Her intention was to disable him with a fractured kneecap, but he stepped into the kick, catching the blow on the side of his calf, then locked her in a crushing bear hug.
Pain shot through her ribs. She smelled his breath, sour and close.
Proper defensive move—knee strike.
Her left leg shot up. Simultaneously Oliver pistoned out both arms, shoving her away.
Caught off balance, she tried to find her footing, failed, and thudded down on her side with a gasp.
Impact shocked all the breath out of her. She tried to rise, couldn’t. Her legs and arms wouldn’t work. For a long, helpless moment she just lay there, wheezing, until her lungs sucked air again.
Then slowly she looked up, and there he was—Oliver, looming over her, a yard away, the stun gun in his hand, the flashlight on the floor throwing his huge, distended shadow across the ceiling like a great black stain.
Sparring session’s over, Erin
. Mr. Sanders sounded faintly disappointed.
Better luck next time
.
Dazed, she crawled blindly backward, away from the weapon, the chain rattle-clanking in her wake.
Brick walls bumped up against her shoulders. She had retreated into a corner. Nowhere to go.
Oliver took a step forward, closing the short distance between them. His mouth worked soundlessly for a moment, and then he remembered speech.
“You filth,” he muttered. “Stinking
filth
.”
He switched on the stun gun. Electricity crackled between the prongs in a blue arc.
“Oliver.” She coughed, then found the strength to speak. “You don’t hate me enough to kill me. You know you don’t.”

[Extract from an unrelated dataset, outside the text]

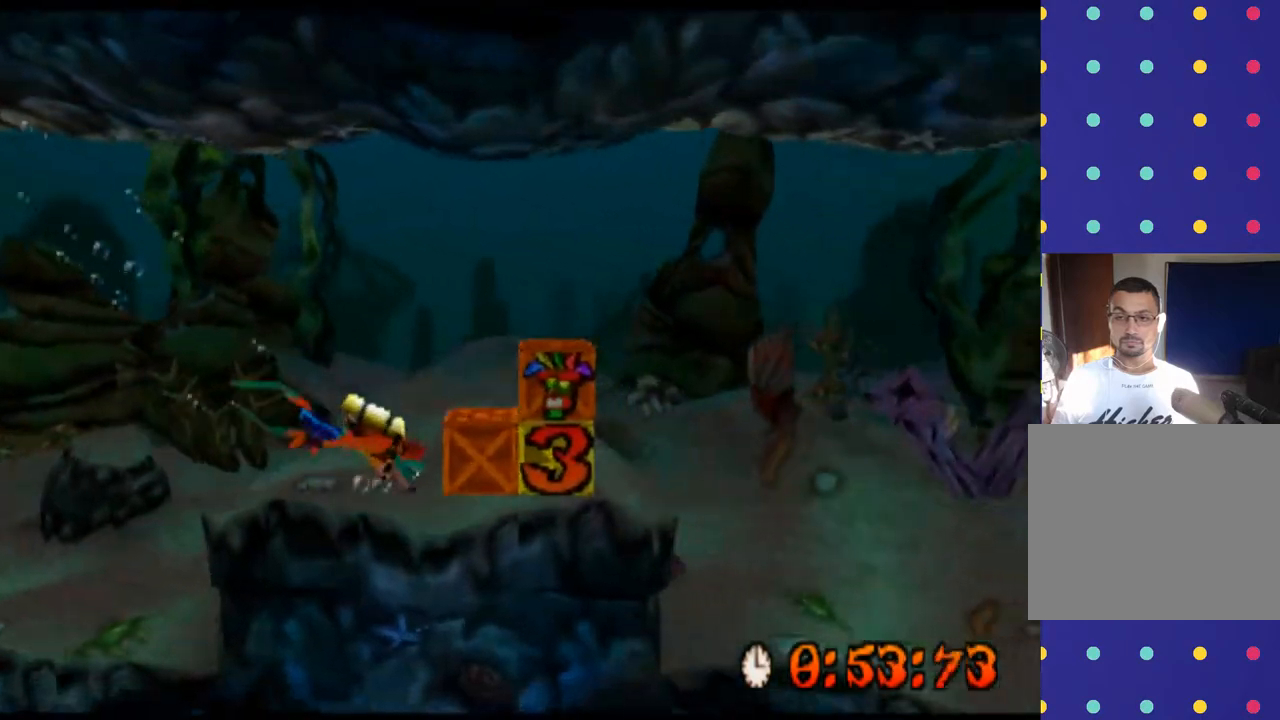
{"buttons": ["CROSS"], "left_stick": "right", "events": [[33, "CROSS", "up"], [100, "CROSS", "down"], [133, "CROSS", "up"], [167, "CROSS", "down"], [200, "CROSS", "up"], [233, "CROSS", "down"], [267, "CROSS", "up"], [300, "CROSS", "down"], [300, "SQUARE", "down"], [333, "CROSS", "up"], [367, "CROSS", "down"], [400, "CROSS", "up"], [400, "SQUARE", "up"], [433, "CROSS", "down"], [467, "CROSS", "up"], [500, "CROSS", "down"]]}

“Wrong, Doc.” Still no emotion in his voice, no expression on his face. “I do hate you. You and your damn sister. I wish the two of you had never been born. I wish—”
He stopped himself.
“You wish Maureen had had us aborted,” Erin finished for him.
His eyes narrowed, the lids sliding shut as if with sleep. Slowly he nodded.
“But she didn’t,” Erin said, “because she was a Catholic, and it would have been a sin.”
“There are worse sins.”
“Like your sin.” Tick of silence in the room. “Incest.”
Oliver said nothing.
“Lincoln molested you for years. And when Maureen visited the ranch, you did the same to her. You raped her, because she was your mother’s sister, and incest was the only form of intimacy you’d ever known.”
From between frozen lips, a faint sleepwalker’s murmur: “Shut up.”
“And she got pregnant. With Annie and me.” Erin gazed up at his face, searching for a response. “You’re our father.”
Something flickered in his eyes. A hint of personality, of human consciousness.
He switched off the stun gun. The hiss of current was replaced by the labored rasp of his breathing.
“Yes,” he whispered. “God damn you, yes.”